Sleep Supplements

    Melatonin Side Effects: What to Know Before Taking It

    By Sleep Calculator

    11 min read
    Last updated: January 2026

    Reviewed for medical accuracy by sleep health researchers. (What does this mean?)

    Melatonin is one of the most popular sleep supplements in the world, but it is often misunderstood. It is not a sedative. It is a hormone signal that tells the brain "biological night is beginning." Used well, it can help with timing. Used poorly, it can cause grogginess, vivid dreams, headaches, and inconsistent sleep.

    Common Melatonin Side Effects

    • Next-day grogginess: Usually from too high a dose or taking it too late.
    • Vivid dreams or nightmares: Melatonin can alter REM timing and dream recall.
    • Headache: A common reported side effect, especially with higher doses.
    • Dizziness: More likely when combined with alcohol, sedatives, or blood pressure medication.
    • Nausea: Some people are sensitive to supplements or additives.
    • Mood changes: Rare, but some people report irritability or low mood.

    Why Dose Matters So Much

    Many over-the-counter products contain 3-10mg, but sleep timing studies often use far lower doses.

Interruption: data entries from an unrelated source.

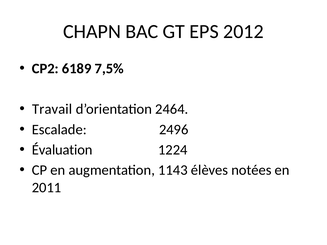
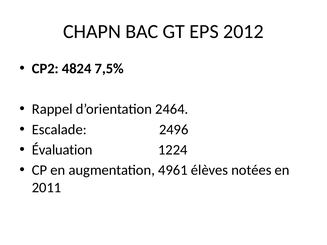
6189: 6189 -> 4824
Travail: Travail -> Rappel
1143: 1143 -> 4961
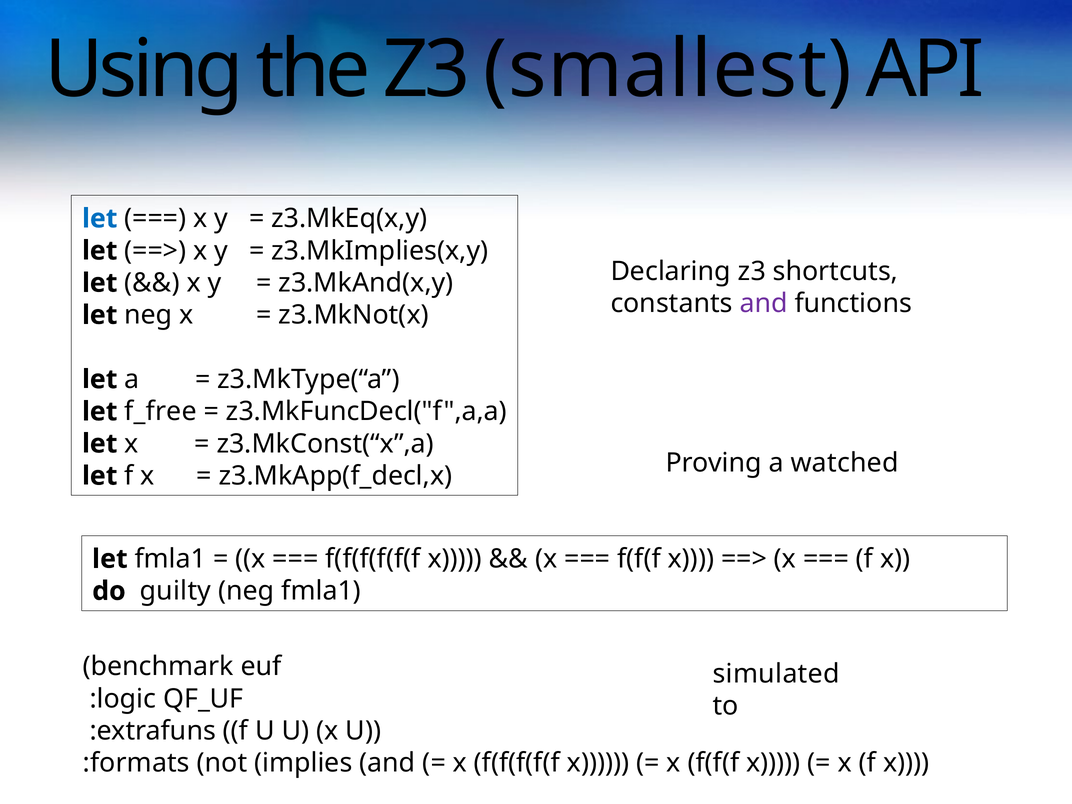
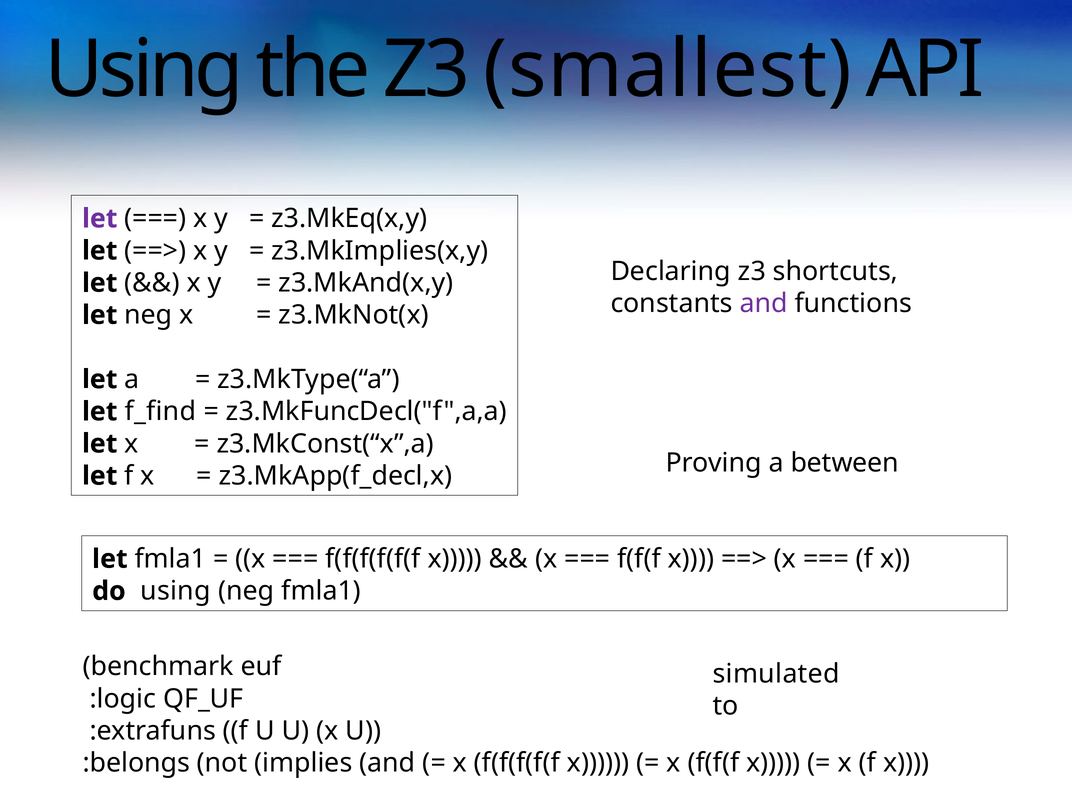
let at (100, 219) colour: blue -> purple
f_free: f_free -> f_find
watched: watched -> between
do guilty: guilty -> using
:formats: :formats -> :belongs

More melatonin is not automatically better. Higher doses can linger into the morning, causing the very grogginess people are trying to avoid.

    For many adults, a low dose such as 0.3-1mg is enough for circadian timing. Higher doses may be appropriate in specific medical situations, but they should not be the default starting point.

    Who Should Be Cautious?

    • Pregnant or breastfeeding people unless guided by a clinician
    • Children, unless a pediatric clinician recommends it
    • People taking sedatives, blood thinners, seizure medications, diabetes medications, or blood pressure medications
    • People with autoimmune conditions or complex endocrine conditions
    • Anyone with persistent insomnia that has not been evaluated

    How to Use Melatonin More Safely

    1. Start low: Use the lowest effective dose.
    2. Time it correctly: For sleep onset, take it 1-2 hours before bed. For circadian shifting, timing may be earlier.
    3. Avoid mixing with alcohol: Alcohol worsens sleep quality and increases side effects.
    4. Use it short term: Melatonin is best for jet lag, schedule shifts, and occasional timing problems.
    5. Fix the basics: Morning light, caffeine cutoff, and consistent wake time matter more long term.

    For dosing details, read our full melatonin dosage guide.

    The Bottom Line

    Melatonin can be useful, but side effects usually come from using too much, taking it at the wrong time, or using it to mask a deeper sleep problem. Treat it like a timing tool, not a nightly knockout pill.